Today is the feast day of St. Pelagia, a favorite of mine. I don’t remember how I “discovered” her, but somehow she came into my awareness. I happily discovered that her story is told in my Lives of the Desert Mothers book, but the excerpts I've included here were found on-line at a site I can't seem to locate now. Sorry.
Pelagia was a harlot who went by the stage name of Margaret (or “pearl”, because of the jewels she always wore. She paraded through the streets and was seen by Bishop Nonnus, who told his fellow bishops:
What do you think, beloved brothers, how many hours does this woman spend in her chamber giving all her mind and attention to adorning herself for the play, in order to lack nothing in beauty and adornment of the body; she wants to please all those who see her, lest those who are her lovers today find her ugly and do not come back tomorrow.
Here are we, who have an almighty Father in heaven offering us heavenly gifts and rewards, our immortal Bridegroom, who promises good things to his watchmen, things that cannot be valued, ‘which eye has not seen, nor ear heard, nor has it entered into the heart of man to know what things God has prepared for those who love him’ (1 Cor.2.9). What else can I say? When we have such promises, when we are going to see the great and glorious face of our Bridegroom which has a beauty beyond compare, ‘upon which the cherubim do not dare to gaze’ (1 Pet.1.12), why do we not adorn ourselves and wash the dirt from our unhappy souls, why do we let ourselves lie so neglected?
By a miracle, Pelagia came to the church where Nonnus was preaching that Sunday.
Filled with the Holy Spirit, he exhorted and urged the people, speaking very earnestly about the future judgment and the good gifts in store in eternity. All the people were moved with compunction by his words, and the floor of the church was awash with the tears of the hearers.
Pelagia was overcome with remorse for her sins, and arranged a meeting with Nonnus where she entreated him:
I beg you, my lord, imitate your master the Lord Jesus Christ and pour out on me your goodness and make me a Christian. My lord, I am an ocean of sin, a deep pit of iniquity and I ask to be baptised.
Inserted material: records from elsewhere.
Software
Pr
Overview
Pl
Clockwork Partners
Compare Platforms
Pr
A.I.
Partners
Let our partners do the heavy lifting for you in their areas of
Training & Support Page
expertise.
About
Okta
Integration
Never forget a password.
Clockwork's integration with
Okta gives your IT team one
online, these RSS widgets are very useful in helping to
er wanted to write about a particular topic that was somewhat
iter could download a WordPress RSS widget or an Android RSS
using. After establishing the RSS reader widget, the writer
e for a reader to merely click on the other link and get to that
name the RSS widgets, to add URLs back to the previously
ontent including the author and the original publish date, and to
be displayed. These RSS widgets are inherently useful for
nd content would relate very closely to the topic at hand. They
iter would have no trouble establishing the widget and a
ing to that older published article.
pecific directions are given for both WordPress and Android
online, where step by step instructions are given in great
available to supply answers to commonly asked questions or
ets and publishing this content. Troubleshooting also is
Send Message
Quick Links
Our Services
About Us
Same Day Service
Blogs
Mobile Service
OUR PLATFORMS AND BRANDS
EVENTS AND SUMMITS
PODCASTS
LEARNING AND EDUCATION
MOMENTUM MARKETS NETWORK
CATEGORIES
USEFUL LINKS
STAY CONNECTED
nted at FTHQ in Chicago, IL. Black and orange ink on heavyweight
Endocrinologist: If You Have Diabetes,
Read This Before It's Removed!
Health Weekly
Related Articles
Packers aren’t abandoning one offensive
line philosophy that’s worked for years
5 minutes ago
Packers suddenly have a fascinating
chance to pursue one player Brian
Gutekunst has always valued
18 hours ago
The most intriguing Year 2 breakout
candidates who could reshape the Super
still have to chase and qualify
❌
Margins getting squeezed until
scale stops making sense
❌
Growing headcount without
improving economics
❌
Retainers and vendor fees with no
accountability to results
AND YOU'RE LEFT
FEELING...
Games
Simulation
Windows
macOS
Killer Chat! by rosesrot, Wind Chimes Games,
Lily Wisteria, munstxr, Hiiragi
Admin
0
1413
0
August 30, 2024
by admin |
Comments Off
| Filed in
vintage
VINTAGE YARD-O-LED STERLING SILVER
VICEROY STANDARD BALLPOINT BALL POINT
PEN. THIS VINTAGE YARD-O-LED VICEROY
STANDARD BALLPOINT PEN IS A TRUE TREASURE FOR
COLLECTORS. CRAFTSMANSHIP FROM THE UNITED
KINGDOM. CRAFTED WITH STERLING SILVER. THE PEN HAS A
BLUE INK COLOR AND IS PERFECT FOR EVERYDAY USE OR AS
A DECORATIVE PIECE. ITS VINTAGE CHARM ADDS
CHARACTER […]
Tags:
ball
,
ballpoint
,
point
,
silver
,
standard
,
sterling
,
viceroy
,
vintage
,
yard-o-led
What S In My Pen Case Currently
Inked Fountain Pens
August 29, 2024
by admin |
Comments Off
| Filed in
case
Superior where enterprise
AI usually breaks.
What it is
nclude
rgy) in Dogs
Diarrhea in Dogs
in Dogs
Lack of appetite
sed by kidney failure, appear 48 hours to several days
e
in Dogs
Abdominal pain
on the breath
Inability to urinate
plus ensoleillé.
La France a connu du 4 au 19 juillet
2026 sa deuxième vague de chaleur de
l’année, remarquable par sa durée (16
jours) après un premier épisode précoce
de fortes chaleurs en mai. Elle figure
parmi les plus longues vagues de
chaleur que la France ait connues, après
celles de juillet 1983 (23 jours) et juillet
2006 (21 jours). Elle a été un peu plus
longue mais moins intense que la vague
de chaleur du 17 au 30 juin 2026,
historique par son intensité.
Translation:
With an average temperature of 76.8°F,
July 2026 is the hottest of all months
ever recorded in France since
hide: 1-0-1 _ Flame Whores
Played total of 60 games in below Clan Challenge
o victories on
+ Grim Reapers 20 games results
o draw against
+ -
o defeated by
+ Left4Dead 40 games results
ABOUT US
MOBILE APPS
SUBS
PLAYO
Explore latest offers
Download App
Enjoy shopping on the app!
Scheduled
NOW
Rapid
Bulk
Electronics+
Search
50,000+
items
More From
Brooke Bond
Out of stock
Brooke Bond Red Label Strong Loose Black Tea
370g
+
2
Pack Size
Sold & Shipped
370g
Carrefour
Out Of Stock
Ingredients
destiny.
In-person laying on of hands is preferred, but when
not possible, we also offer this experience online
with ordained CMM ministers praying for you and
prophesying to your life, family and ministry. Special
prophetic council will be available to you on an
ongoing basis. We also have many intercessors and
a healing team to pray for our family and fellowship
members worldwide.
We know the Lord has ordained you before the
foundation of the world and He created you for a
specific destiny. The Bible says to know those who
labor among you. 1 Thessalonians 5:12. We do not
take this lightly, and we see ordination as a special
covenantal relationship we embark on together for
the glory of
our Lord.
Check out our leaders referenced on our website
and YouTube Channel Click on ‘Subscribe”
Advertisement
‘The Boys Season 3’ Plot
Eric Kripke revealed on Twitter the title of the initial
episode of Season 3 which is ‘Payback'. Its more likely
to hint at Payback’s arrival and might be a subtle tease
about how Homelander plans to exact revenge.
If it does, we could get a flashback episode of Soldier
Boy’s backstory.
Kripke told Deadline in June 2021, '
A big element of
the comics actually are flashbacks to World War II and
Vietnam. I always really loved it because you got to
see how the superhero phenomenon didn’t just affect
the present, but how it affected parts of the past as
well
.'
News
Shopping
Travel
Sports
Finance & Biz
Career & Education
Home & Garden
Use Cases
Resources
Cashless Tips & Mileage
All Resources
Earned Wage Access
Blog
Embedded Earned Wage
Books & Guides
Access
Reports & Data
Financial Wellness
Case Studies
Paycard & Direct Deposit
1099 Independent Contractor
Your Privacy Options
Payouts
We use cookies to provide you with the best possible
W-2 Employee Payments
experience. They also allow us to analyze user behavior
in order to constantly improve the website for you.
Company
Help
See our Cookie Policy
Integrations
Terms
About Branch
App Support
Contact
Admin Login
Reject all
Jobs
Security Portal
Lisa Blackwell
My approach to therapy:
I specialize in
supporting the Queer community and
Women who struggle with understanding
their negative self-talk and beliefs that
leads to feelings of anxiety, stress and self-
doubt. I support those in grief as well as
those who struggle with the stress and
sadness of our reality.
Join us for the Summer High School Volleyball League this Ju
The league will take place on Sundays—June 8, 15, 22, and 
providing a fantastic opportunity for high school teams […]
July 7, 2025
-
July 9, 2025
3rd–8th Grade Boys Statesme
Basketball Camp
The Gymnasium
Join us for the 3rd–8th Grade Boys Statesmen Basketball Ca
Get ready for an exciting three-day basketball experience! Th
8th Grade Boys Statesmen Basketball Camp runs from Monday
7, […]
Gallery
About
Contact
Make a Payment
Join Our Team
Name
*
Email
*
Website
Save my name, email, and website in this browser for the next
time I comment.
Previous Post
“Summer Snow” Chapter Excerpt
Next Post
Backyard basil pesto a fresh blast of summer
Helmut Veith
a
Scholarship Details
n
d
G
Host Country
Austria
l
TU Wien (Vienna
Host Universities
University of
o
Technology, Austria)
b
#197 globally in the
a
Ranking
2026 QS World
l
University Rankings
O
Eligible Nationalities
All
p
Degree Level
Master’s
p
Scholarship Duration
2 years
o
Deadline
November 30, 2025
He wanted to delay the baptism to allow time for greater conversion and to find a suitable sponsor for her, but she demanded to be baptized immediately. All of the bishops were amazed at her persistence and desire, and her request was granted. The story tells us
Then [Nonnus] said to her, ‘Do you confess all your sins?’ To which she replied, ‘I have looked so closely into my heart that I cannot find there any single good action. I know my sins and they are more than the sand upon the seashore: water like the sea is little compared to the extent of my sins. But I trust in your God that he will forgive me the whole extent of my sinfulness and look upon me again.’
And there is another reason I love Pelagia and see her as a model for own spiritual development: she confessed her sins sincerely, and though those sins were great, she trusted God that he would forgive “the whole extent” of her sinfulness.
That seems to be something difficult for me to grasp.
Pelagia is another of those women who dressed as a man and went off to a monastery. (How do they do that?!) She lived as Monk Pelagius, shut up in a cell all alone, but apparently a lot of people knew of this monk. That Monk Pelagius was in fact a woman named Pelagia was discovered when she died.
Lord Jesus Christ, have mercy on me.